Solved – Combining ordinal and categorical (one-hot encoded) variables in one model

categorical-encodingfeature-engineering

I have a dataset with combination of ordinal and categorical (strictly discrete) variables. I want to predict another discrete variable (can be probably restricted to binary, but better, ordinal in general). Lets not be bounded to some specific model, lets say some canonical from scikit-learn, like tree-based methods or logistic regression.

I encoded ordinal variables to a natural scale, so they are just integers (with relatively low max size 50, but usually much less, like 0-9). Categorical variables are one-hot encoded (in pandas something like pd.get_dummies).

I am wondering if I can use this mixed-type dataset as an input in a model. I would say that it matters on algorithm used. E.g. logistic regression could be able to handle this mixed dataset well – there will be either 0 or 1 before $\alpha_i$-ith coefficient in case of categorical, and natural number in front of $\alpha_j$-jth in case of ordinal feature. In case of decision trees it basically doesn't matter (they just could have less splits on ordinals).

The reason why I don't want to encode ordinal variables is losing some information (and increasing dimension). I am not asking if the model performs better – that is of course better to try and evaluate. I am just asking if there is some standard approach to this and if my reasoning is correct or somehow fundamentally incorrect.

Best Answer

Yes, your reasoning is correct, and you could make both mentioned variants work. Some things I'd like to point out in short:

  • Think about normalizing the data you obtain from whichever encoding you use. This will have different impact on different models (e.g. more impact on logistic regression than tree based models).

  • For the standard approach: there are multiple possibilities used out there.
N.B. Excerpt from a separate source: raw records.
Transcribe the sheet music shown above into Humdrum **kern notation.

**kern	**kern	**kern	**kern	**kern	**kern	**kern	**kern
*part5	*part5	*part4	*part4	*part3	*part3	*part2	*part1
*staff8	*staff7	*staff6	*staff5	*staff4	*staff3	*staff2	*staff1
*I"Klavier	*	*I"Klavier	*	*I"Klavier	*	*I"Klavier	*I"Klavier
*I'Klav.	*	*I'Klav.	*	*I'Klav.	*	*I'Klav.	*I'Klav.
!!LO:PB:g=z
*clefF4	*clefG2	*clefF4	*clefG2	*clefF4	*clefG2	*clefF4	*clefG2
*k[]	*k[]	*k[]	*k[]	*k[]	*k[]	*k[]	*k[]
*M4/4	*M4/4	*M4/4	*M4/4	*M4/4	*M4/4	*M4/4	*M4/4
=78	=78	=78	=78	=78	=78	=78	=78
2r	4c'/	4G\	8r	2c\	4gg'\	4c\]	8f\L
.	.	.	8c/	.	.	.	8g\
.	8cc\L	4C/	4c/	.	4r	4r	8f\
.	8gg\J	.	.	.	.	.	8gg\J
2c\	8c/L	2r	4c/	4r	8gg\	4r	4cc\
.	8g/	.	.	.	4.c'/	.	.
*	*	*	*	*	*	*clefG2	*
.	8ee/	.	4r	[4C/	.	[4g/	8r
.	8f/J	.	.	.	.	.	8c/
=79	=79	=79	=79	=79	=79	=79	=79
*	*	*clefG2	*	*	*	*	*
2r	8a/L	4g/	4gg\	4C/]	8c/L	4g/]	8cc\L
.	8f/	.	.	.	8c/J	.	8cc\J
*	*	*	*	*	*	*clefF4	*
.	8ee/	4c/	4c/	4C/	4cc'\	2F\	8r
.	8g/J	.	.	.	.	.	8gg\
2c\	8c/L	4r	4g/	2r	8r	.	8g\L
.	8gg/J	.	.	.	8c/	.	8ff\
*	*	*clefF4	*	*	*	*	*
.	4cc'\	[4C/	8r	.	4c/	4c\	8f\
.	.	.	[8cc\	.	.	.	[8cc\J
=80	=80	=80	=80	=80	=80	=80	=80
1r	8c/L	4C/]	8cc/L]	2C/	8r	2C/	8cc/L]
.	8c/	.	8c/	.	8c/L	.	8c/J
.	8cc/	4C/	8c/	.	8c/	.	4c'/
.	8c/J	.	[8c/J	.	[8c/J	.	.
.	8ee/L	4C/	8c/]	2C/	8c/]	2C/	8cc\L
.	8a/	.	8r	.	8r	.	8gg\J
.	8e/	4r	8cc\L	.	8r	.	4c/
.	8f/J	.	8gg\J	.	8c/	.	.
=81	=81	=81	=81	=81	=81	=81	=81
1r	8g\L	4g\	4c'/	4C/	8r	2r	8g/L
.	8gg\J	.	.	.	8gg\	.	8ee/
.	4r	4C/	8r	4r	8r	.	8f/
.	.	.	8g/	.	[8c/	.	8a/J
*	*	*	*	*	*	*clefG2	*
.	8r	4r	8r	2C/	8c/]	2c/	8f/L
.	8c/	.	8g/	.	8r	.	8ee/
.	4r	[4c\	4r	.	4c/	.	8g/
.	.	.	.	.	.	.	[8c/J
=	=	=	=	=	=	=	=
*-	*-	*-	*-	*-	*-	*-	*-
As you pointed out, e.g. tree based models can naturally deal with such data, and both categorial and one-hot encoded variables are actually used with it (see e.g. Applied Predictive Modeling by Max Kuhn and Kjell Johnson). But if you are dealing with other models, one-hot encoding ore similar might become necessary, as the model might infer different/wrong information from such features otherwise.

  • If you happen to have many features, think about employing features selection first (e.g. feature filters, feature wrappers). You could also use such after one-hot encoding variables.